Maak verse frietjes.
Schil de aardappelen en snij ze met de hand in gelijkvormige frieten. Ze hoeven niet te dun te zijn: een ideale Belgische friet is 13 mm dik.
Was de frieten niet, want dan spoel je het zetmeel eraf.
Verhit het frietvet (bij voorkeur Ossewit) op 140°C.
Bak de frietjes een eerste keer, maar laat ze nog niet kleuren. (Hierbij pocheer je de aardappelstukjes.)
Laat de frietjes koud worden in een schaaltje met wat keukenpapier.

De sla

Spoel de sla schoon en pluk de blaadjes los. Gebruik zeker de knapperige blaadjes van het kropslahart.
Laat de sla uitlekken.
Snipper de sprieten bieslook en de sjalotten fijn. Strooi ze over de sla.
Werk de sla pas vlak voor het serveren af met olie en azijn.
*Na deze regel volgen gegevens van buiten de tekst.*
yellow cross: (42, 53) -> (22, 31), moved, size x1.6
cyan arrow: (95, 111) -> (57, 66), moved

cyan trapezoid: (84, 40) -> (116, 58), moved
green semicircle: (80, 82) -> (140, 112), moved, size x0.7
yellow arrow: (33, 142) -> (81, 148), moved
Zo blijft ze fris en knapperig.

De béarnaise

Doe de boter in een pannetje en smelt ze op een zacht vuur. Zo kan je de boter klaren. Schep nadien de vlokken eiwitten uit de gesmolten boter.

Breek de eieren, doe de dooiers in een mengschaal.

Klop ze los met een garde.
Voeg de nodige hoeveelheid gastrique toe en klop beide ingrediënten schuimig met de garde.
Giet alles in een hoge pan en blijf kloppen. Verwarm het mengsel ondertussen op een zacht vuur. Blijf doorgaan tot je een schuimige mousseline hebt.
Schenk de geklaarde boter beetje bij beetje bij het mengsel en blijf kloppen met de garde.
Afwerken met peper en zout en wat citroensap of een scheutje extra gastrique.
Snipper de blaadjes dragon fijn. Doe hetzelfde met de kervel en meng de verse kruiden in de saus.

De afwerking

Zet de grill van de oven op.

Verhit het frietvet vervolgens tot 180°C.

Bak de koude frieten nu goudbruin en knapperig.

Giet de frieten opnieuw in een schaal met wat keukenpapier, zodat ze even kunnen uitlekken. Strooi er naar smaak wat zout over.

Kruid de sla met peper en zout. Sprenkel er een beetje olie en azijn over en meng de sla voorzichtig, zonder de blaadjes te kneuzen.

Geef het vlees kort voor het serveren een ‘coup de chaleur’, onder de hete grill. Neem een scherp vleesmes en snij de entrecote in dikke sneetjes.